Em 1996, o repórter especial de Zero Hora Carlos Wagner viajou 30 mil quilômetros para contar a saga dos gaúchos que colonizaram o oeste do Brasil e fizeram daquela porção do país, esquecida até os anos 1970, uma das mais pujantes. O Wagner até voltou anos depois para conferir como estavam alguns personagens daquela série.
Pois agora, no final da segunda década do século, a saga gaúcha se reproduz em outro campo, o da bola. O Nova Mutum EC se prepara para disputar a final do Campeonato Mato-Grossense — com um time quase todo formado por gaúchos. Do diretor-executivo ao massagista, passando por jogadores e comissão técnica.

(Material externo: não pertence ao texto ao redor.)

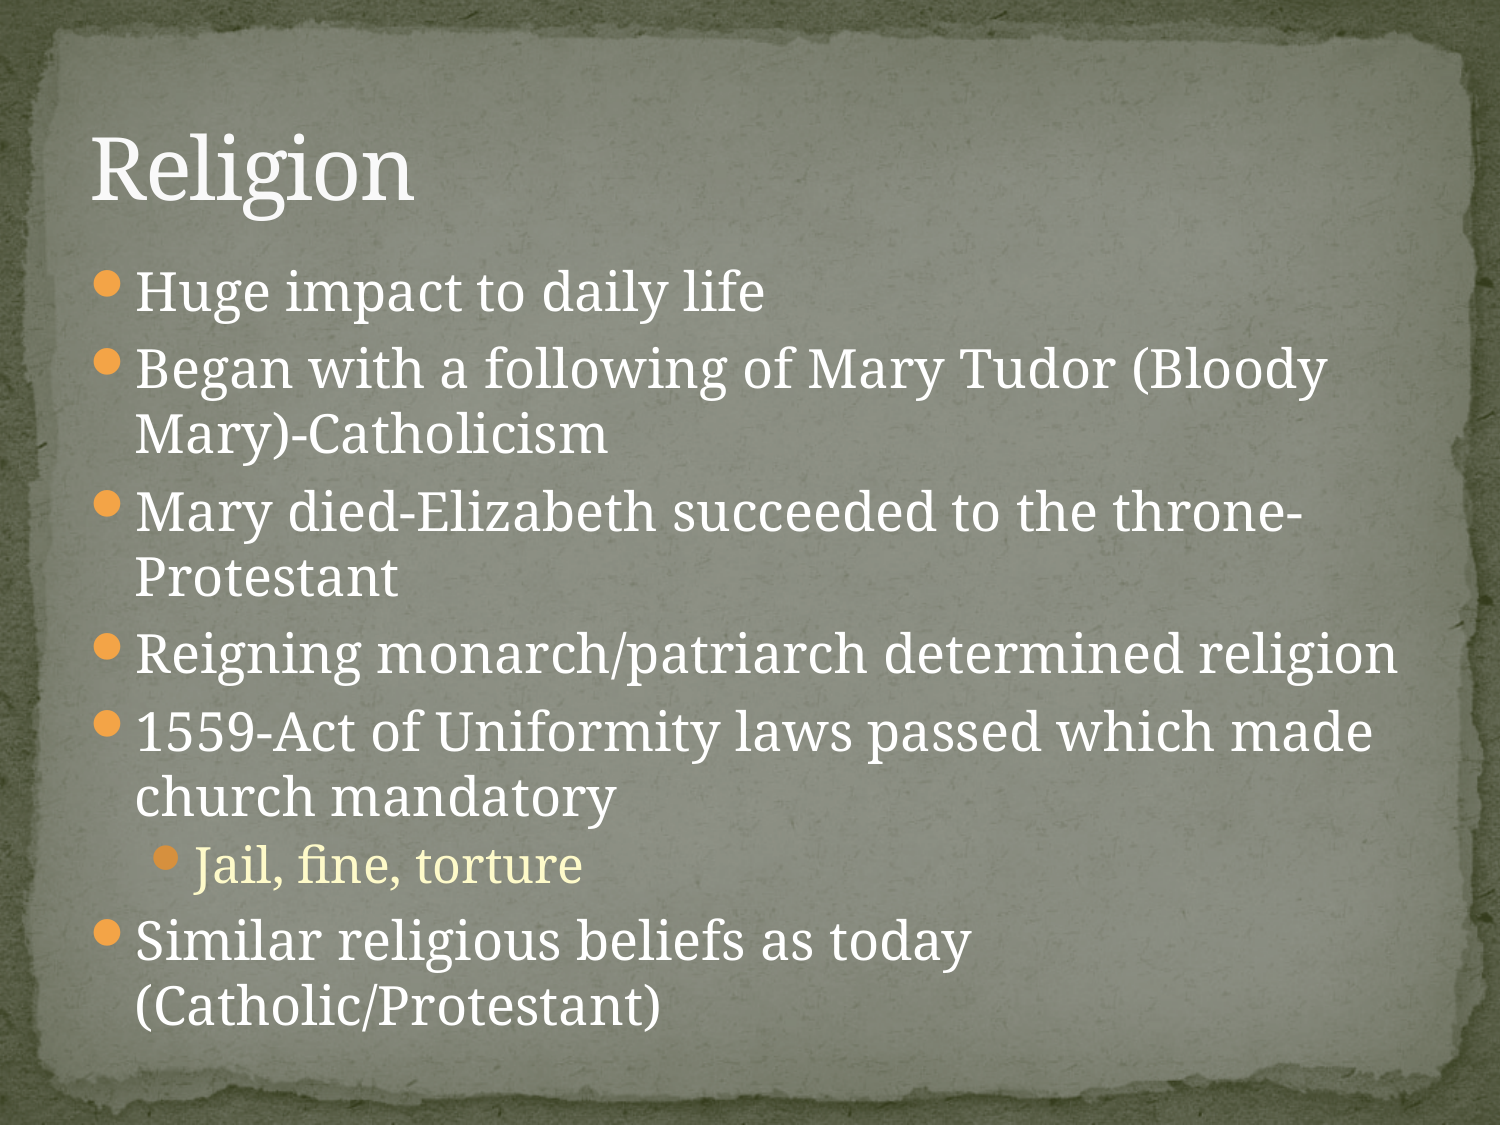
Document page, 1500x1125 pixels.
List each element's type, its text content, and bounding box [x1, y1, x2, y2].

list Huge impact to daily life Began with a following of Mary Tudor (Bloody Mary)-Catholicism Mary died-Elizabeth succeeded to the throne-Protestant Reigning monarch/patriarch determined religion 1559-Act of Uniformity laws passed which made church mandatory Jail, fine, torture Similar religious beliefs as today (Catholic/Protestant) [75, 249, 1425, 1000]
title Religion [74, 24, 1425, 225]
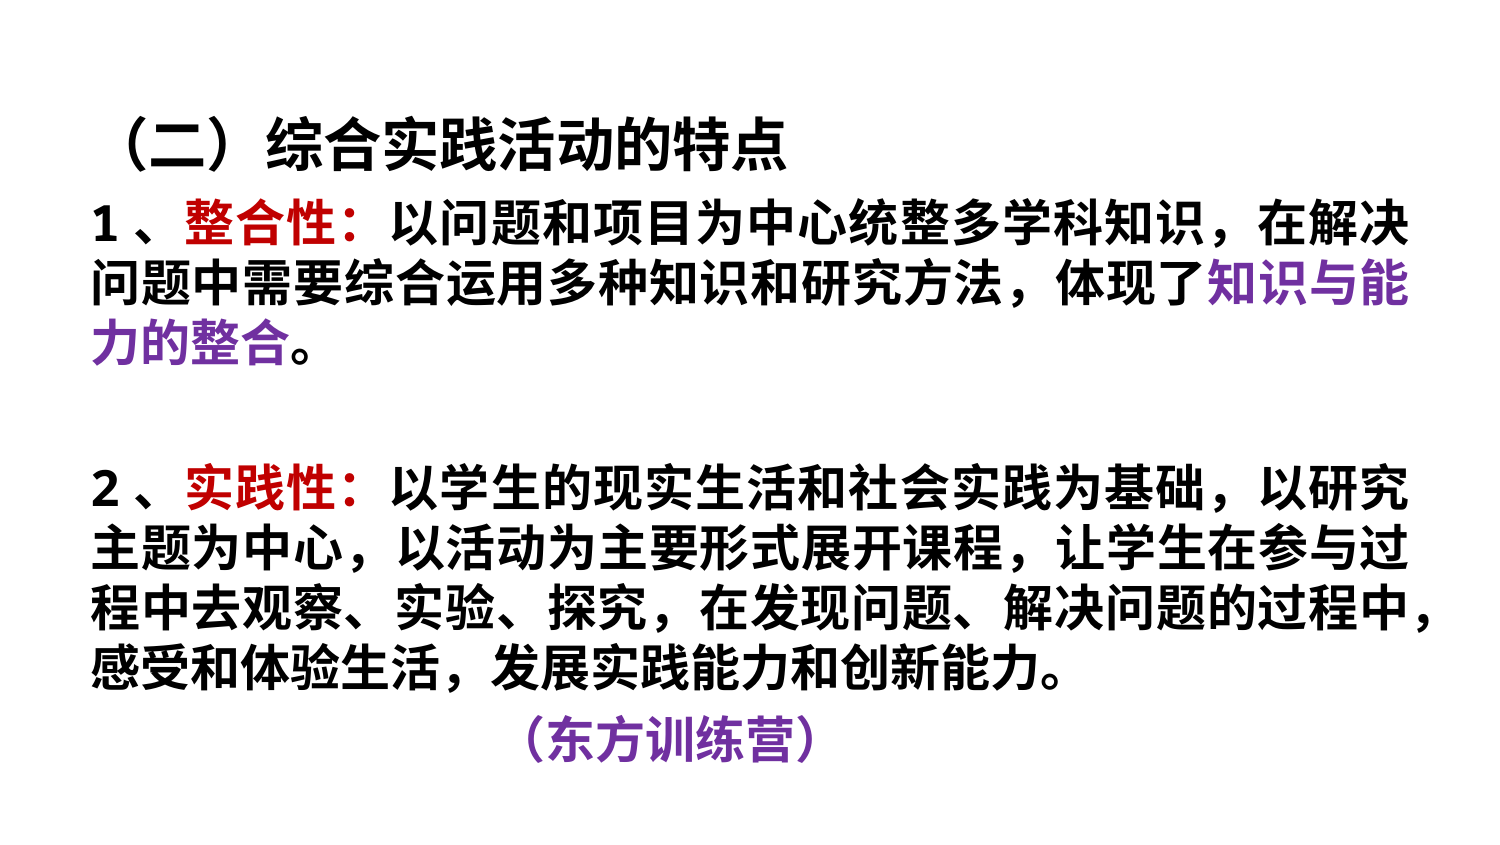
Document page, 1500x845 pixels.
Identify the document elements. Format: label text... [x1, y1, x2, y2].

list （二）综合实践活动的特点 1、整合性：以问题和项目为中心统整多学科知识，在解决问题中需要综合运用多种知识和研究方法，体现了知识与能力的整合。 2、实践性：以学生的现实生活和社会实践为基础，以研究主题为中心，以活动为主要形式展开课程，让学生在参与过程中去观察、实验、探究，在发现问题、解决问题的过程中，感受和体验生活，发展实践能力和创新能力。 （东方训练营） [74, 100, 1426, 785]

A história do Nova Mutum se assemelha muito à contada pelo Wagner na série de reportagens, que inclusive virou livro. O clube foi fundado por um gremista, Valdir Doilho Wons, e disputava competições amadoras até o final de 2018. Valdir morreu em setembro daquele ano, enquanto assistia a uma partida de futsal. A partir daí, amigos se imbuíram da missão de realizar aquele que era o sonho dele, de profissionalizar o clube. Para isso, contaram com uma migração gaúcha.
Garimpo
Começou pelo diretor-executivo Farnei Coelho, ex-São Paulo-RG. Depois, chegou o técnico, William de Mattia, o Dema, um ex-jogador que é catarinense, mas tem trajetória no nosso Interior. O atual time tem sua base garimpada aqui no Estado. O goleiro Gabriel jogou o Gauchão no São Luiz. O zagueiro Mendonça passou pelo time de transição do Grêmio.

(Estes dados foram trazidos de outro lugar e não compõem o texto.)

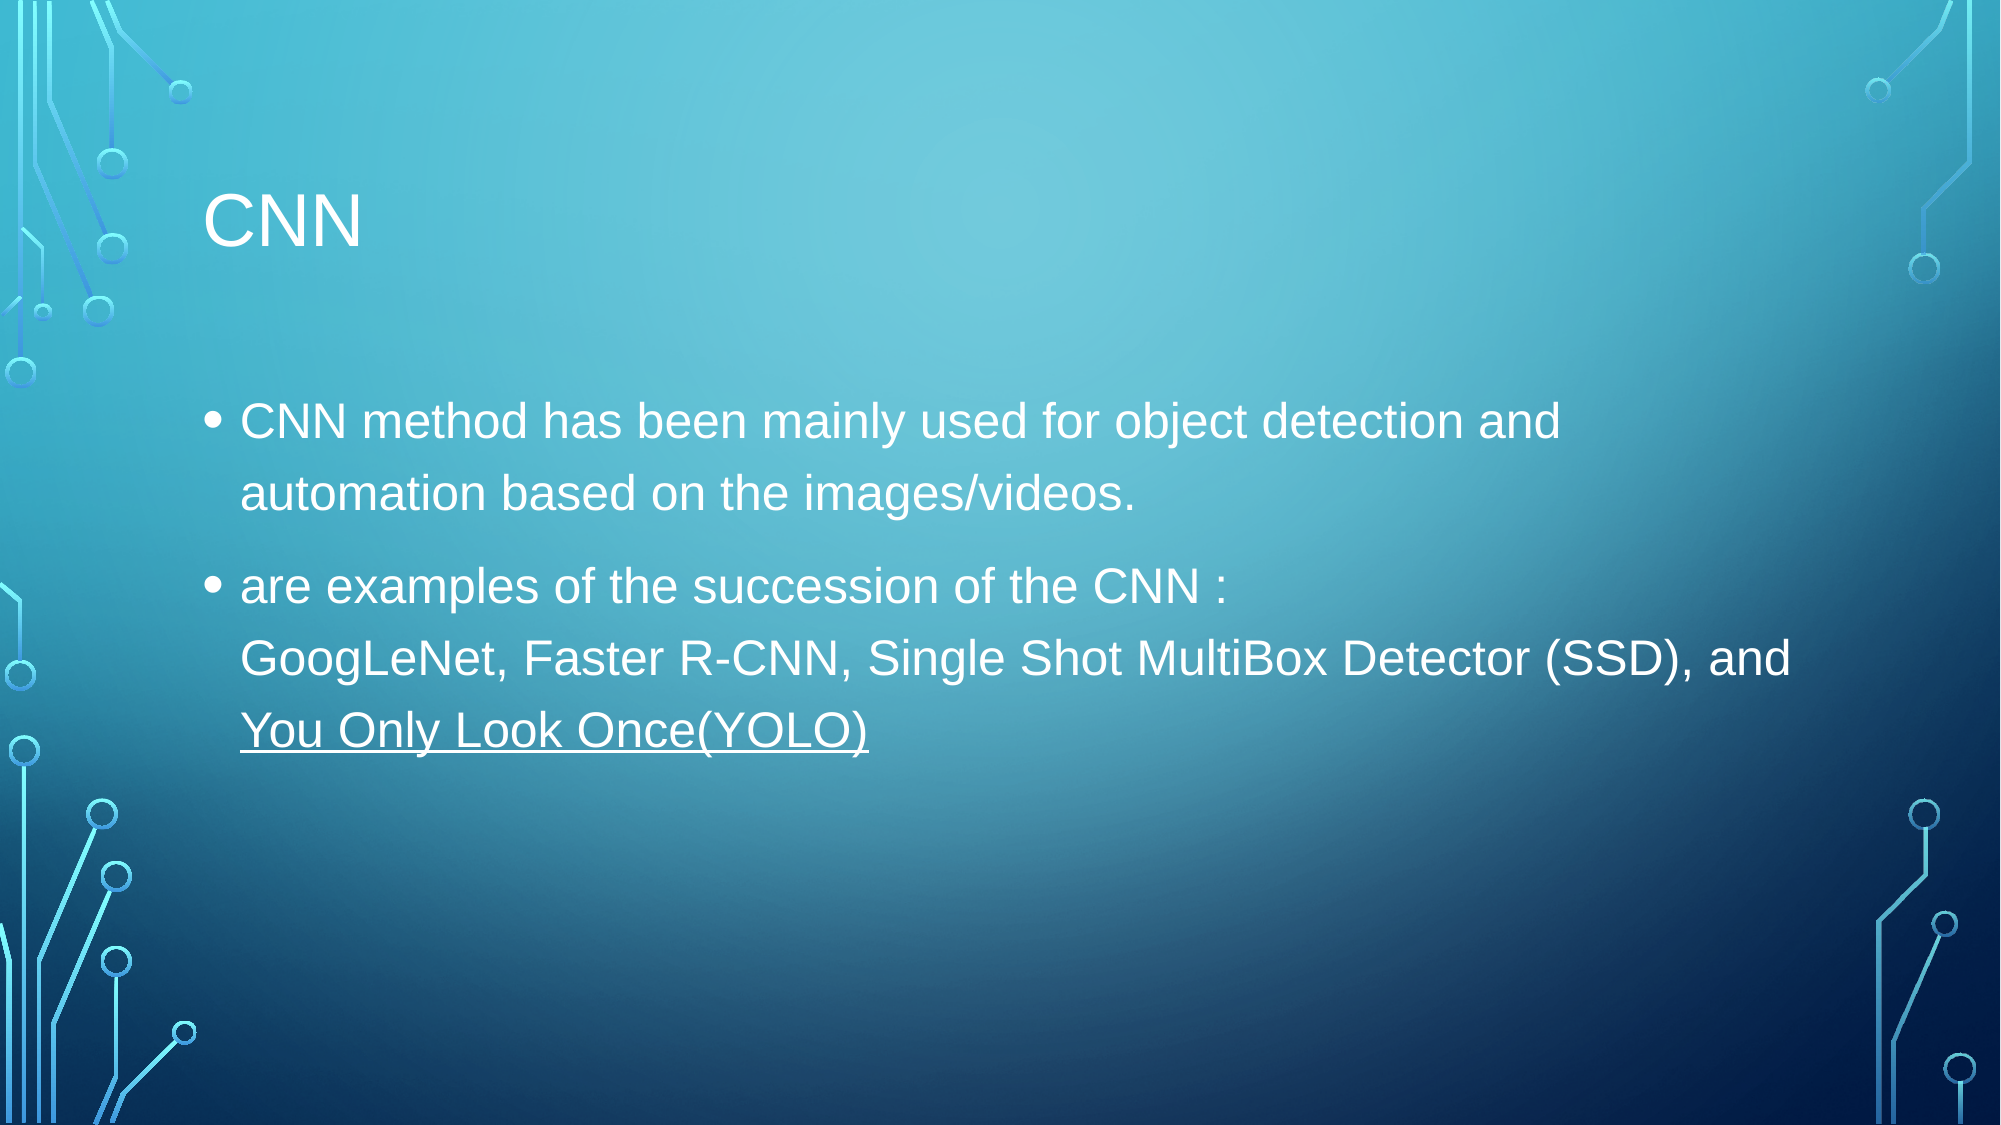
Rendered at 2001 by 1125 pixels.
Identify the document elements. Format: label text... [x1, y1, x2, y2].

title CNN [187, 101, 1813, 344]
list CNN method has been mainly used for object detection and automation based on the images/videos. are examples of the succession of the CNN : GoogLeNet, Faster R-CNN, Single Shot MultiBox Detector (SSD), and You Only Look Once(YOLO) [187, 369, 1813, 950]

Os laterais Gustavo Nogy e Roger Bastos são rodados aqui no Estadual. Diego Rocha, Fernando e Cristiano Magno vieram dos dois clubes de Bagé. Welder é figura carimbada no Avenida, assim como Jonathan Cabeça, no Inter-SM. Até a estrela do time tem vinculação com o futebol gaúcho. Willians, ex-Inter, chegou há dois meses para ser o líder em campo.
Rivalidade Gre-Nal
Na quarta-feira, o Nova Mutum se garantiu de vez no mapa do futebol brasileiro ao avançar à final do Estadual, eliminando o Luverdense, em um clássico da região. As duas cidades, no norte do Mato Grosso, estão separadas por 90 quilômetros.

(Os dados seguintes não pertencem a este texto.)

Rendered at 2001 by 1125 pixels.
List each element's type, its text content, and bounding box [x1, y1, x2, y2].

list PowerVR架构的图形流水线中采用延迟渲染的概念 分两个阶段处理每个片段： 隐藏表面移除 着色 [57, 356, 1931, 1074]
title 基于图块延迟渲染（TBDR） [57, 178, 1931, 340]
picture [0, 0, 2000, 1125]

Aliás, a rivalidade entre os dois times se dá também pelo coração dos dirigentes. Helmuth Lawisch, fundador e até pouco tempo presidente do Luverdense, é gremista. O paranaense filho de gaúchos Anir Siqueira, presidente do Nova Mutum, é colorado. Com a presença na final, o clube se garantiu na Copa do Brasil e na Série D em 2021.
Soja e milho
O orçamento do Nova Mutum é de R$ 1,5 milhão anuais. Por isso, o trabalho de garimpo feito aqui no Interior pelo executivo Farnei Coelho. Os jogadores são convencidos com dois argumentos: salário em dia e estrutura de primeira, com todos hospedados em hotel da cidade, alimentação inclusa em restaurante locais, academia de primeira linha e um estádio novo, para 2 mil pessoas, erguido em seis meses (batizado Valdir Doilho Wons, em homenagem ao fundador).
A pujança do agronegócio respinga no clube. São cerca de 70 patrocinadores com placas no estádio. As doações de dirigentes, que são empresários ou donos de grandes extensões de terra, muitas vezes vêm em sacas de soja e milho. Que, lógico, são comercializadas em bolsas de negócios locais e viram dinheiro.